Communications

Clothes Make the Network

Wearable computers create ad-hoc wireless communities.

  • December 4, 2002
  • By Howard Rheingold

Gerd Kortuem likes a catchy tune, but considers himself clueless when it comes to seeking out new music. However, instead of asking his friends what they are listening to, his iPAQ PocketPC does it for him.

Whenever Kortuem sits down with another participant in his ongoing experiments at the University of Oregon's Wearable Computing Lab, his iPAQ establishes a Wi-Fi link with his colleague's device. It checks the user's identity, and if the person is someone whose taste Kortuem has noted as trustworthy, it downloads an MP3 playlist ranked according to frequency of plays. Later, Kortuem culls through the lists he has harvested. "I rediscovered David Bowie and the Talking Heads," says the 38-year-old assistant professor, who recently moved to Lancaster University in England. "I knew I liked them, but I had forgotten all about them."

The iPAQ doesn't quite qualify as a wearable but it's a step toward Kortuem's vision. Wireless wearables, he says, can link like-minded strangers in a new kind of social organization he calls an "ad hoc community."

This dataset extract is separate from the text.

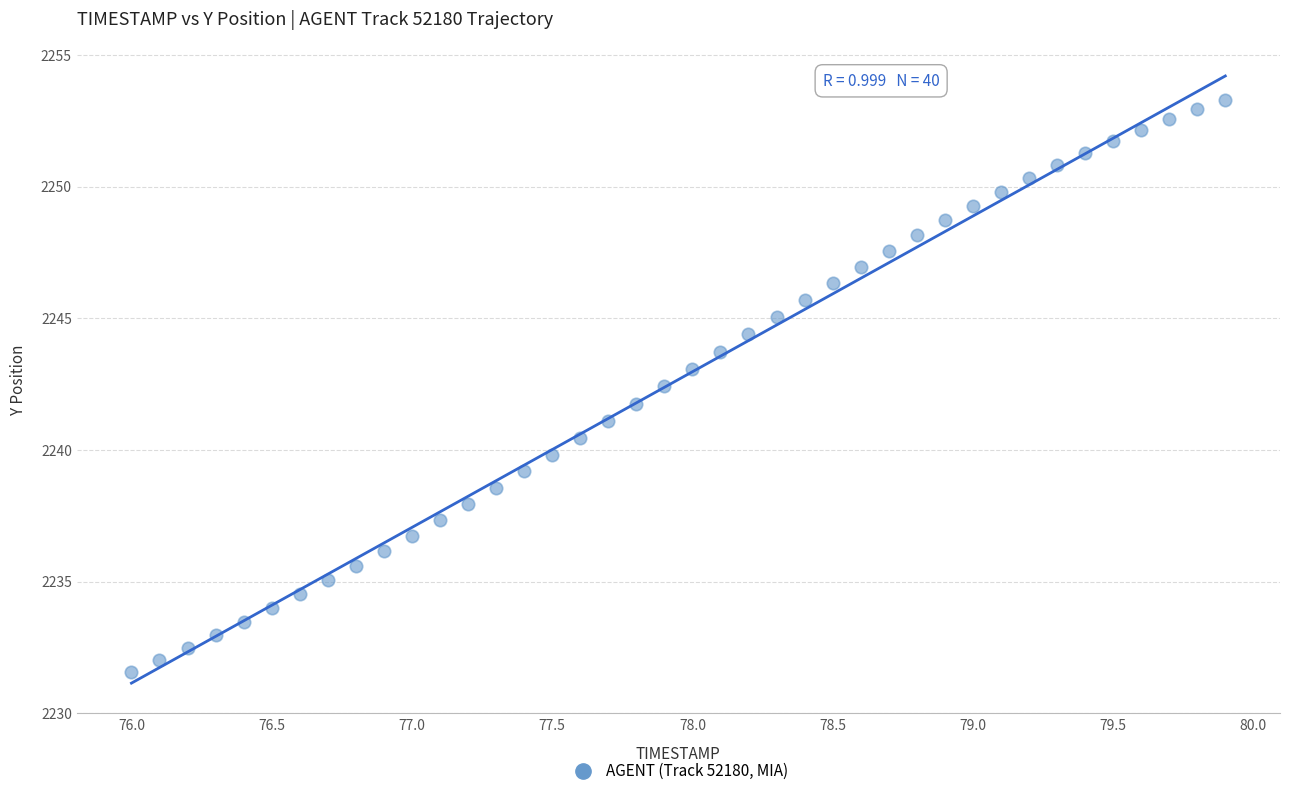

What is the range of X values (max minus min)?

3.9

As he sees it, the crowds who surround us every day constitute a huge waste of social capital. If you live in a city for instance, there are many who pass within a few yards of you each day who could give you a ride home, buy an item you're trying to sell, or consider you as dating material. Dynamic networking makes it possible to tap those resources through a momentary alliance among transient interest groups, "like people working in a given neighborhood, staying overnight in a certain district, or taking the 10:15 flight to Chicago," Kortuem explains.

In a world of wireless wearables, computers embedded in clothing could form networks on the fly, prompting software agents to carry out mutually beneficial transactions. A group waiting to buy movie tickets might use an ad hoc network to auction off favorable places in line. Thousands of people in Times Square could pool computing power and sell it by the teraflop-second to nearby office buildings.

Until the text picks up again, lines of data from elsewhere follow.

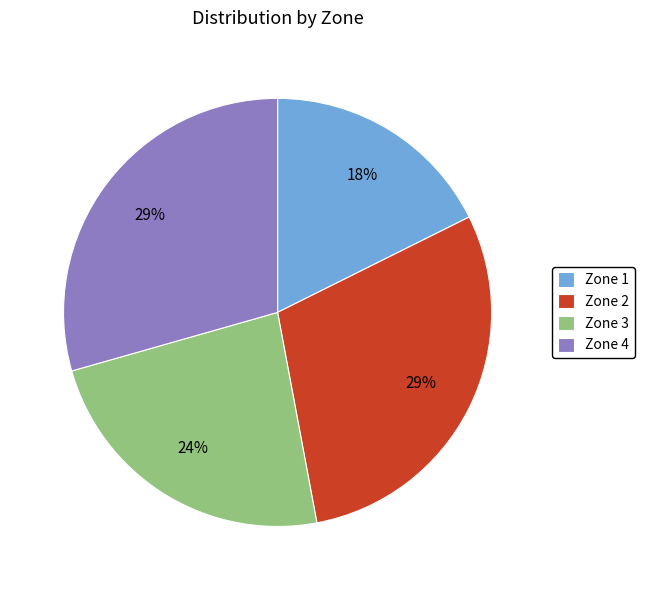

To the nearest percent, what is the average slice percentage?

25%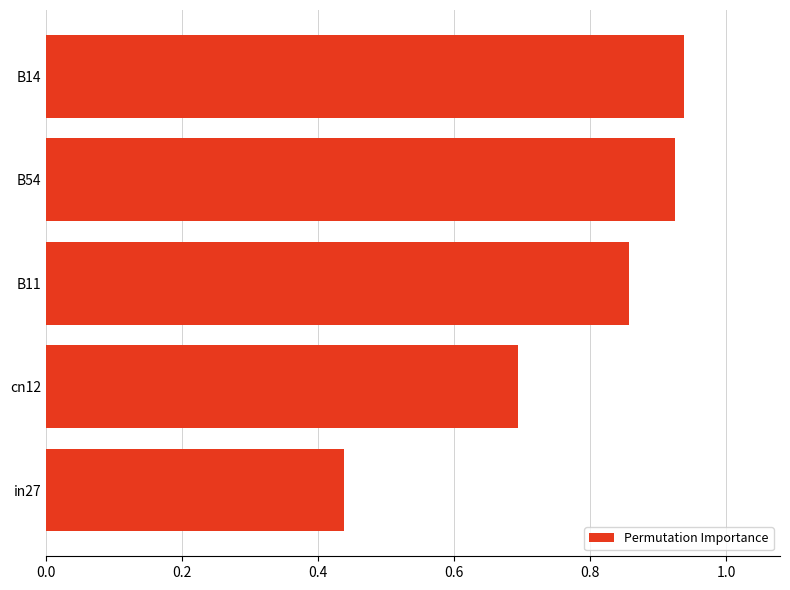

At which label is the value closest to 0?

in27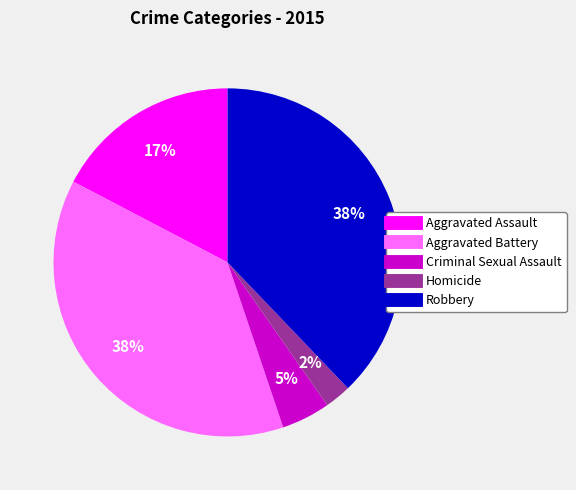

To the nearest percent, what is the average slice percentage?

20%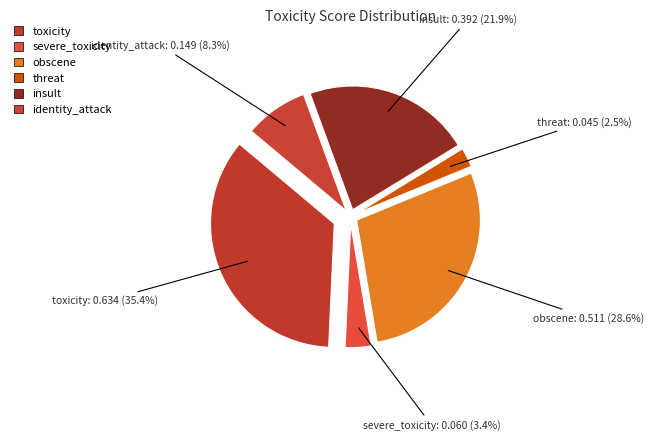

To the nearest percent, what is the difference between the threat and toxicity slice percentages?

33%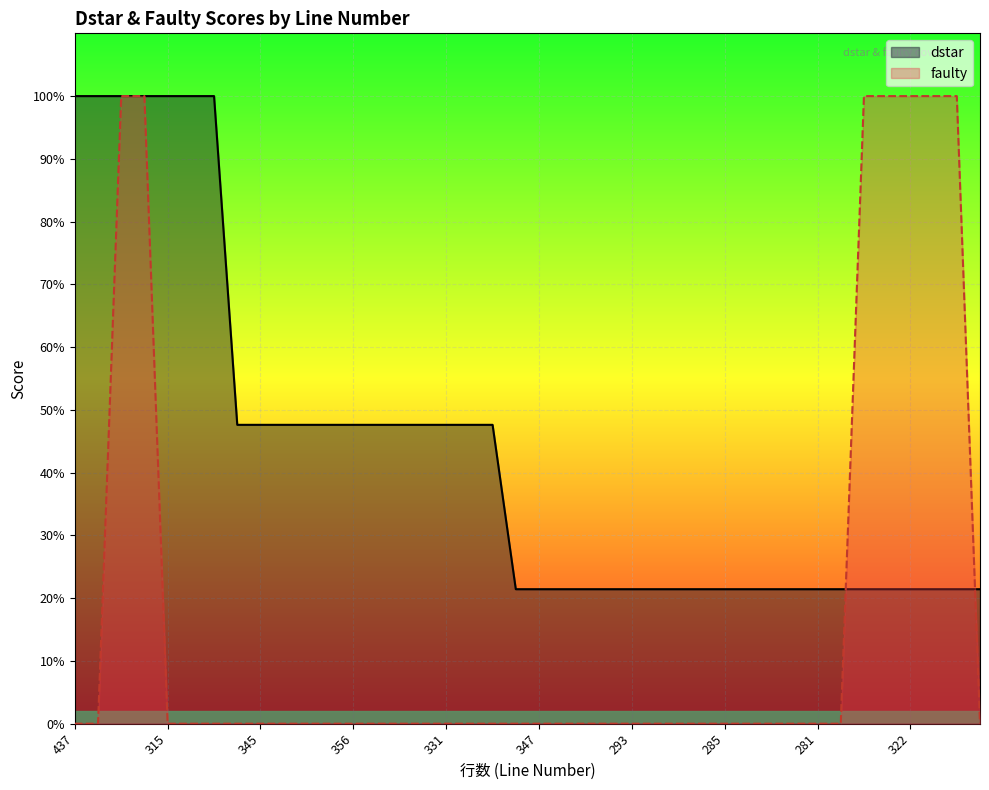

Is the value of dstar at 281 greater than the value of faulty at 351?

Yes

Kortuem is part of a growing freemasonry of researchers looking beyond the individual personal-area network to the frontier of social computing. Research into wearables, which began in the 1970s, is hot at a handful of universities (MIT, Georgia Tech, and the University of Toronto) and commercial labs (Sony, Microsoft, IBM, Hewlett Packard, Ericsson, and Nokia). As researchers cleared the early technical hurdles, networked groups of wearable users could exchange experiences and knowledge, share resources, collaborate, play games.